### WHAT YOU ARE ASKED TO DO
Can you rewrite the material below with "series" swapped for "data set" everywhere, leave everything else as it is, and omit the pictures?

### DATA SECTION
>>
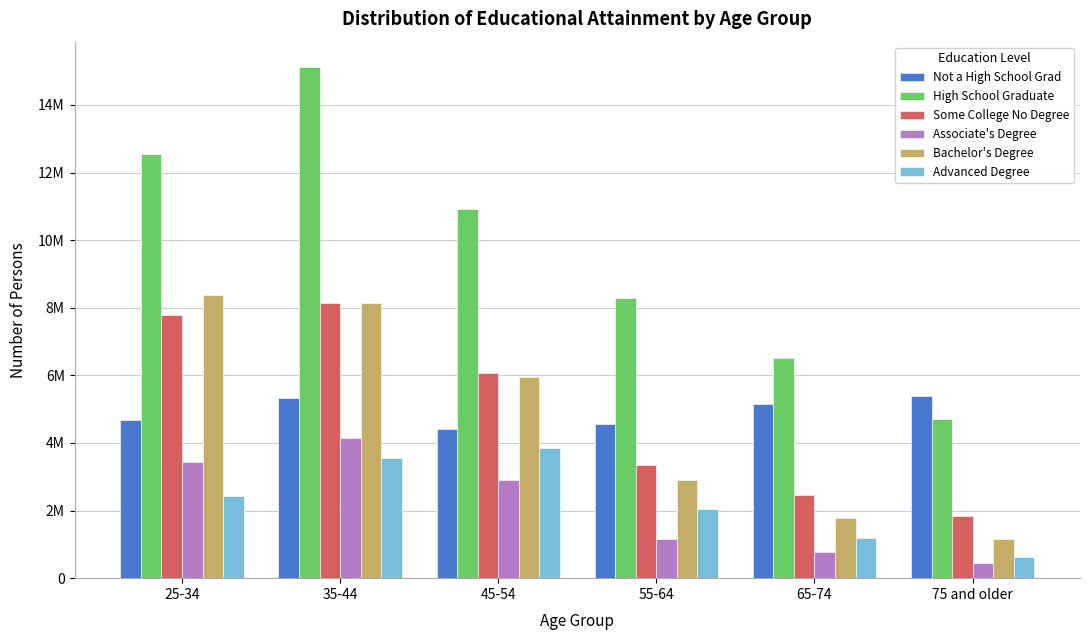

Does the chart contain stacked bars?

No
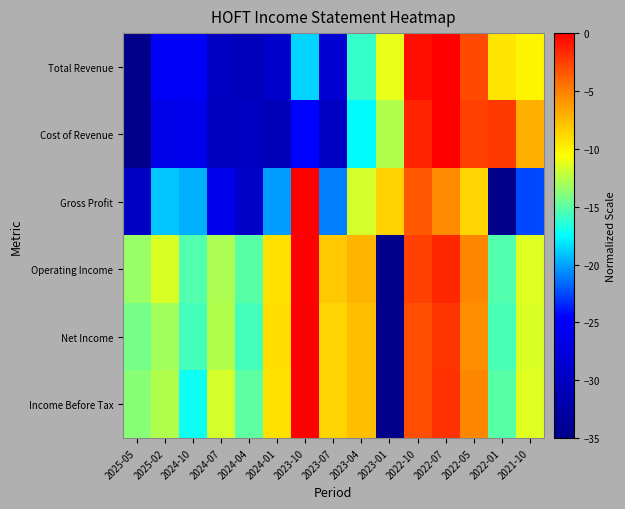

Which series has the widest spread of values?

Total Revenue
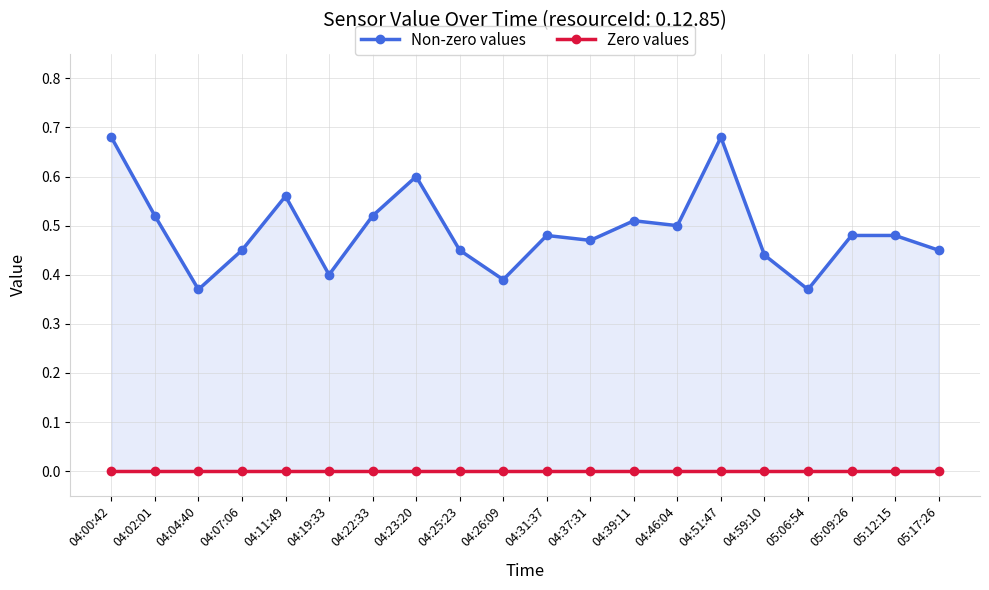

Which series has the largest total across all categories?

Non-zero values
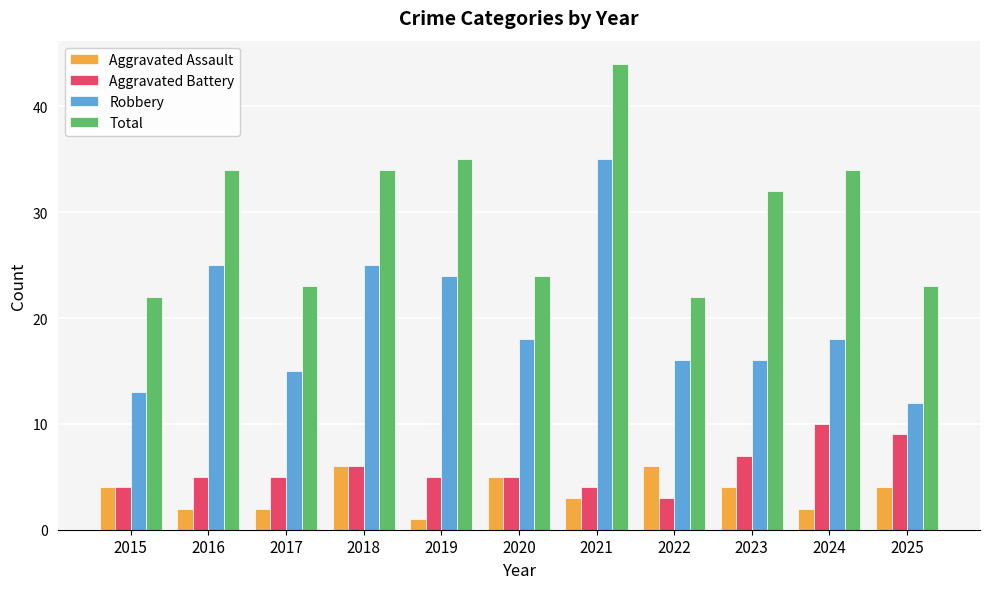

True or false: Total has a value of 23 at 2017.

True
<<
### RESULT
Does the chart contain stacked bars?

No

Which data set has the widest spread of values?

Total Revenue

Which data set has the largest total across all categories?

Non-zero values

True or false: Total has a value of 23 at 2017.

True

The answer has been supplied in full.